Just how two Crown pastoral leases ended up in the hands of a hydro electricity generator is not important. What matters, says Otago Fish and Game's Niall Watson, is that covenants proposed by DoC to protect this outstanding landscape are powerless to stop 200 ha of river flats being dammed and flooded.
The pastoral leases in question are Ben Nevis and Craigroy, southeast of Queenstown. Leaseholder Pioneer Generation has entered tenure review negotiations and preliminary proposals due to go out for public comment would give Pioneer freehold to 7891 ha while the Crown retains 11,118 ha of higher altitude land for conservation. The Crown would also pay Pioneer $3 million in three "equalisation" payments.
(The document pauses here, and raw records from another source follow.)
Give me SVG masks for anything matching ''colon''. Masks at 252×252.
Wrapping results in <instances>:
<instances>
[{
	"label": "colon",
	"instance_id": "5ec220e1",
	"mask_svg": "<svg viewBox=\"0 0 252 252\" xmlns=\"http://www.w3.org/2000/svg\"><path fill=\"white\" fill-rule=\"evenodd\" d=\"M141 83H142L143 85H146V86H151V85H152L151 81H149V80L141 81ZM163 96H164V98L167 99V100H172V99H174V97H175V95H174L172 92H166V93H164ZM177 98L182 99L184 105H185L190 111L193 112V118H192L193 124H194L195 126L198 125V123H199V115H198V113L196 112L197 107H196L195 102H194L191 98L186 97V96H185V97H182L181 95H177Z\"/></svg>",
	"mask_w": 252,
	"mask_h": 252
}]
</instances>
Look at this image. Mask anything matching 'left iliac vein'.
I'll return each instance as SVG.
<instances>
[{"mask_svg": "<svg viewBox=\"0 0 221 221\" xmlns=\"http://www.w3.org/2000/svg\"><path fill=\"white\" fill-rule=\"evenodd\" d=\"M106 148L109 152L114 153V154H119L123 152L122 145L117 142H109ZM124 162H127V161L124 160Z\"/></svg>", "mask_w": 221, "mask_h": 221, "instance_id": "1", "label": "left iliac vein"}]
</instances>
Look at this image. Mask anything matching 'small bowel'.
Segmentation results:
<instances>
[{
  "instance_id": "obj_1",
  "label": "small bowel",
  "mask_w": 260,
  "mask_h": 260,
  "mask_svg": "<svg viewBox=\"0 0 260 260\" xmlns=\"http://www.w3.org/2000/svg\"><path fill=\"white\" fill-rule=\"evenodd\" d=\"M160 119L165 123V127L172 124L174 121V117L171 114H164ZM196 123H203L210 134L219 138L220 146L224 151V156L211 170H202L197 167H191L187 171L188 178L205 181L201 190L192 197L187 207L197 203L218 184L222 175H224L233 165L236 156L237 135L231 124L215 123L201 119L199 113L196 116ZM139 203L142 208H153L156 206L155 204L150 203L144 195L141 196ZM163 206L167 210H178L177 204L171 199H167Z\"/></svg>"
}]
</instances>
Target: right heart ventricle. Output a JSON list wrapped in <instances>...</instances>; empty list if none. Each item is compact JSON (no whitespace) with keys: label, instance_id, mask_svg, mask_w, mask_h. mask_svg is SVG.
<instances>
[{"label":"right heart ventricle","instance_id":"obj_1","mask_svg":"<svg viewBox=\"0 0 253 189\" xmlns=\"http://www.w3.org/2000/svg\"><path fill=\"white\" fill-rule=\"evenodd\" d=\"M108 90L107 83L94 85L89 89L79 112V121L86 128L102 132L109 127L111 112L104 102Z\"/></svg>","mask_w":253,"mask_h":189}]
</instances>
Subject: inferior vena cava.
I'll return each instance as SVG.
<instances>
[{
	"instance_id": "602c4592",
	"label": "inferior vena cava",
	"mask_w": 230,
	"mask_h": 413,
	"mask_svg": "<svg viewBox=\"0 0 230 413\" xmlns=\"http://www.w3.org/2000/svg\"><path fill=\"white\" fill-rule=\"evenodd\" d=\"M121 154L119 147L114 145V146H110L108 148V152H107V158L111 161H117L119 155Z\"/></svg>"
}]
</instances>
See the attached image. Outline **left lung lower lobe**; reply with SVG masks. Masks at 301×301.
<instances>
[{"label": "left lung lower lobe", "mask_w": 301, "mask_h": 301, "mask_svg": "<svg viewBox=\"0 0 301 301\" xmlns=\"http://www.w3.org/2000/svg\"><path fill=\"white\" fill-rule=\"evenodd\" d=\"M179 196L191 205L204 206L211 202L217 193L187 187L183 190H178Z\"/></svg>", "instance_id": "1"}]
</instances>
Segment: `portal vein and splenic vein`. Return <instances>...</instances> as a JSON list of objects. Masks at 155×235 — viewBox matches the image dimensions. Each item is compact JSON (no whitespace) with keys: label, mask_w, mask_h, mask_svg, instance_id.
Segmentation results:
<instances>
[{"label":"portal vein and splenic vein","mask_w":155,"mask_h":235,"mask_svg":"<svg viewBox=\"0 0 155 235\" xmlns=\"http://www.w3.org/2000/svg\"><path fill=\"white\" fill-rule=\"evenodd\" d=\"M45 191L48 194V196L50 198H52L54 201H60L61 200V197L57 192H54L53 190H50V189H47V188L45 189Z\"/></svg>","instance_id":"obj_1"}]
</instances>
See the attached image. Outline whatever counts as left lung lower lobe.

Pioneer, owned by the Central Lakes Trust, runs 12 small hydro schemes in central Otago and Southland.
Watson says gaining freehold title is a prelude to the company's bid for resource consent for a 40 megawatt hydro station. DoC has proposed conservation covenants to protect landscape values but revealed at a water conservation order hearing that the covenants would move aside in the event of hydro development.
He says the area likely to be lost under hydro lakes is the most important for trout fishing and historical values, including the old Nevis goldfield which has national heritage significance.
The brown trout fishery lures fly fishers from New Zealand and overseas for the clear waters, spectacular setting and the size of the fish. The valley's grade 5 gorges are popular with kayakers and the river has a distinct native fish species, Smeagol galaxias, which is nationally vulnerable.
In a letter explaining DoC's position, DoC Otago conservator Jeff Connell says the tenure review proposals protect a substantial area which is high in biodiversity values, add to a future conservation parks network, secure public recreation opportunities and protect historic heritage.
The letter says DoC believes it should honour an agreement with Pioneer's predecessor, Central Electric, in which the company supported a conservation order on the Kawarau River (which the Nevis flows into) in return for DoC allowing an exception for the Nevis hydro proposal.